This isn't the first Oculus movie— ​produ​ction company Condition One released Zero Point last month, although it's more a bunch of panoramic tech demos stitched together with intense interviews about how Oculus Rift is, like, the future of everything—but 11:57 is the first to truly explore making the viewer (you) the protagonist as well. "I do think that the person with Oculus Rift should have an actual role in the film," Sofia said. "Whatever that might be."

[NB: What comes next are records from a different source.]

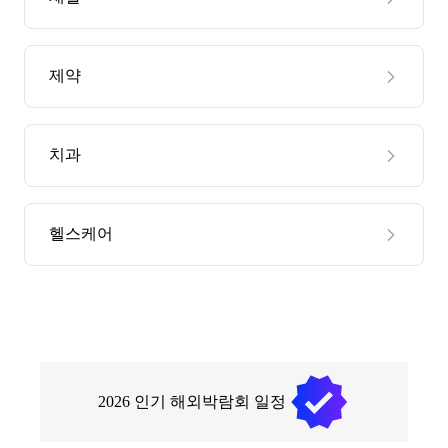
제약
치과
헬스케어
2026
인기 해외박람회 일정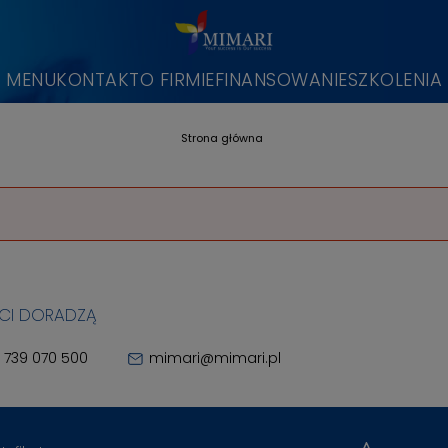
MENU
KONTAKT
O FIRMIE
FINANSOWANIE
SZKOLENIA
Strona główna
 CI DORADZĄ
 739 070 500
mimari@mimari.pl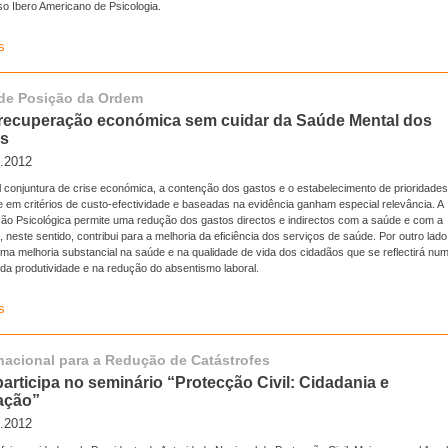
o Ibero Americano de Psicologia.
s
de Posição da Ordem
recuperação económica sem cuidar da Saúde Mental dos
os
o.2012
l conjuntura de crise económica, a contenção dos gastos e o estabelecimento de prioridades
 em critérios de custo-efectividade e baseadas na evidência ganham especial relevância. A
ção Psicológica permite uma redução dos gastos directos e indirectos com a saúde e com a
 neste sentido, contribui para a melhoria da eficiência dos serviços de saúde. Por outro lado
ma melhoria substancial na saúde e na qualidade de vida dos cidadãos que se reflectirá nu
da produtividade e na redução do absentismo laboral.
s
rnacional para a Redução de Catástrofes
articipa no seminário “Protecção Civil: Cidadania e
ação”
o.2012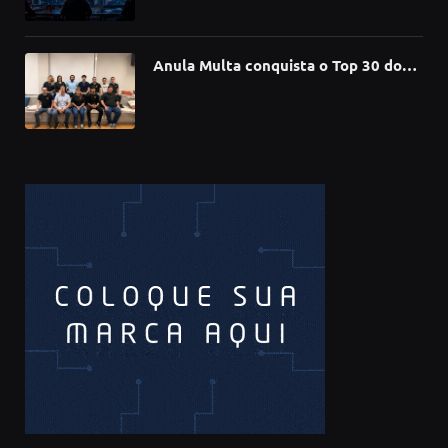
de software
Anula Multa conquista o Top 30 do
Prêmio Sebrae Startups 2026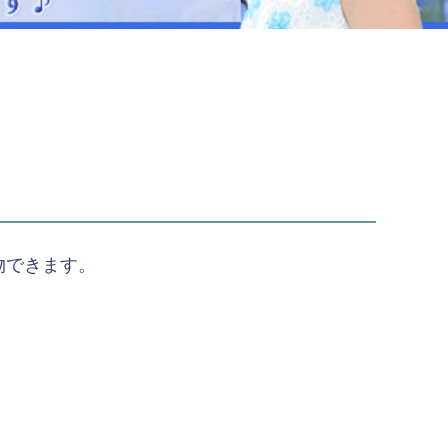
ジュエリー
音楽雑貨
Shichi-Go-San
七五三
3歳・5歳・7歳の晴れの日
物できます。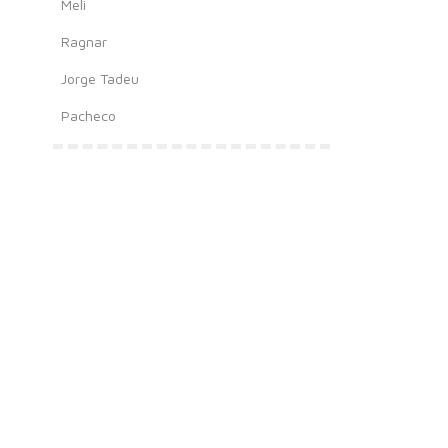
Meli
Ragnar
Jorge Tadeu
Pacheco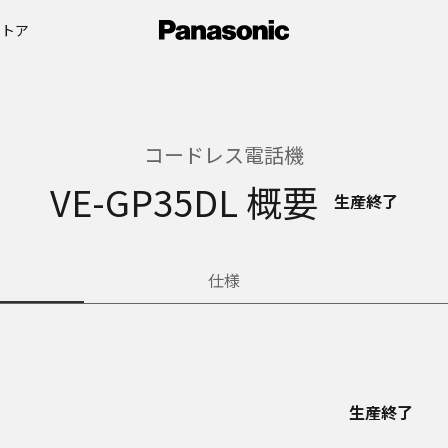
ストア
コードレス電話機
VE-GP35DL 概要
生産終了
仕様
生産終了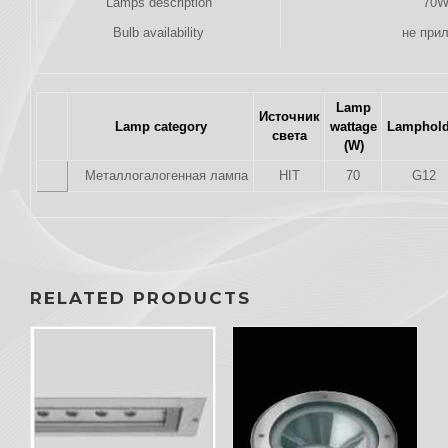
Lamps description
70W
Bulb availability
не прил
Lamp
Источник
Lamp category
wattage
Lamphold
света
(W)
Металлогалогенная лампа
HIT
70
G12
RELATED PRODUCTS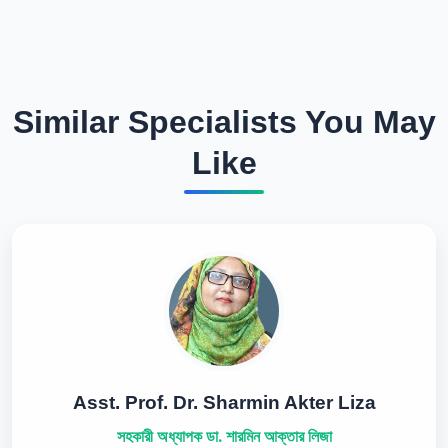
Similar Specialists You May
Like
Asst. Prof. Dr. Sharmin Akter Liza
সহকারী অধ্যাপক ডা. শারমিন আক্তার লিজা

No thanks, faceless screaming lady!

High violin shrieks, ghostly brunettes in white smocks, a man in a suit with hollow cheekbones—OK,  11:57 isn't groundbreaking in terms of content. But it's not really a film in any sense, more a stunt: something to prove what the Oculus is capable of. Because, despite being a $2-billion Facebook toy, the Oculus is still chiefly the domain of the DIY doers and the enthusiasts—it feels like something a time traveler dropped on his way through to punch baby Hitler rather than a bona fide 2014 invention. Too much technology for us quite to fathom right now, like dogs beholding a bike.

But since Facebook bought Oculus VR in March, the main question on people's lips has been: "Yo, how are these nerd goggles worth $2 billion?" While the gaming applications are obvious, it doesn't seem to translate to Farmville or Candy Crush or whatever other Facebook games your aunties and grandmas keep inviting you to play—so perhaps the future of the Oculus is in viewing and experiencing movies or the web. I asked Henrik and Sofia if they think Oculus movies like 11:57 are the future of film—do they ever see a blockbuster being developed for the device?

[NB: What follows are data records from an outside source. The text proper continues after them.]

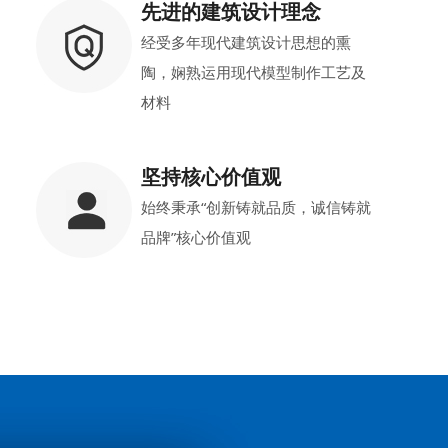
先进的建筑设计理念
经受多年现代建筑设计思想的熏
陶，娴熟运用现代模型制作工艺及
材料
坚持核心价值观
始终秉承“创新铸就品质，诚信铸就
品牌”核心价值观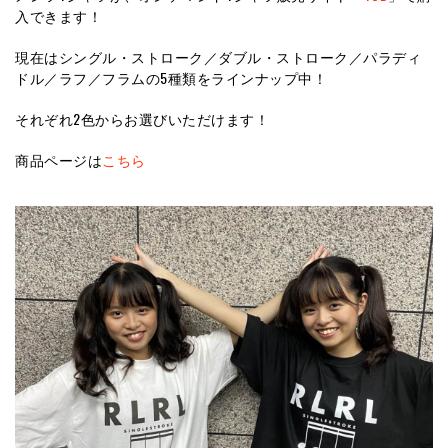
入できます！
現在はシングル・ストローク／ダブル・ストローク／パラディ
ドル／ラフ／フラムの5種類をラインナップ中！
それぞれ2色からお選びいただけます！
商品ページは
こちら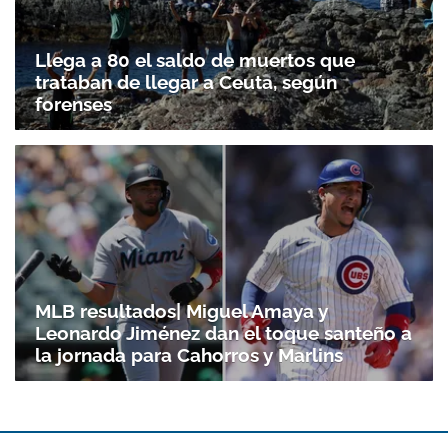
Llega a 80 el saldo de muertos que
trataban de llegar a Ceuta, según
forenses
MLB resultados| Miguel Amaya y
Leonardo Jiménez dan el toque santeño a
la jornada para Cahorros y Marlins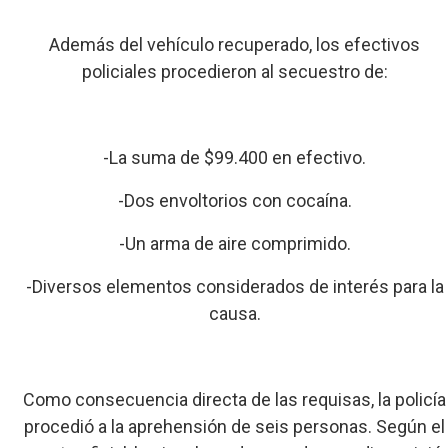
Además del vehículo recuperado, los efectivos
policiales procedieron al secuestro de:
-La suma de $99.400 en efectivo.
-Dos envoltorios con cocaína.
-Un arma de aire comprimido.
-Diversos elementos considerados de interés para la
causa.
Como consecuencia directa de las requisas, la policía
procedió a la aprehensión de seis personas. Según el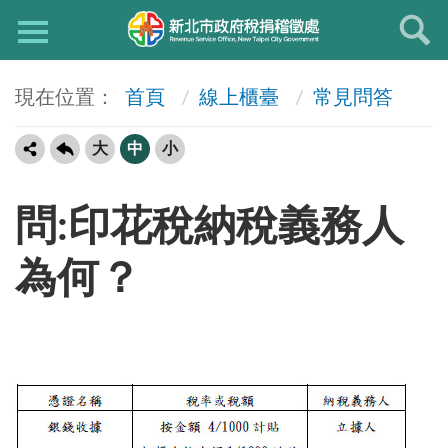
首頁
線上櫃臺
常見問答
大
中
小
問:印花稅納稅義務人
為何？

"No," they said. "No." But Henrik does think there is a niche for major production companies to take advantage of the device. "I think with major blockbuster movies you will see Occulus replace additional featurettes rather than full 90-minute movies. There are still a lot of difficulties with the recording technology to overcome, so actually shooting a picture-length production will be very, very tricky." And they have plenty of ideas: "We could build a world on top of a skyscraper. We could produce a stop-motion film. You can put the viewer in a really weird and strange situation—that's the strength of it." Which sounds like code for "someone is almost certainly already making a weird porno."

But if nothing else, 11:57 does offer a vision of the future—with 3-D glasses generally considered a bomb and the concept of 4-D confined to those bucking Shrek set-ups at Universal Studios, offering Oculus-friendly movies could be a way for the movie industry to present film—whatever its length—in a new and interesting light. And probably find a way to charge an extra $15 a ticket for the pleasure. Hooray for the future.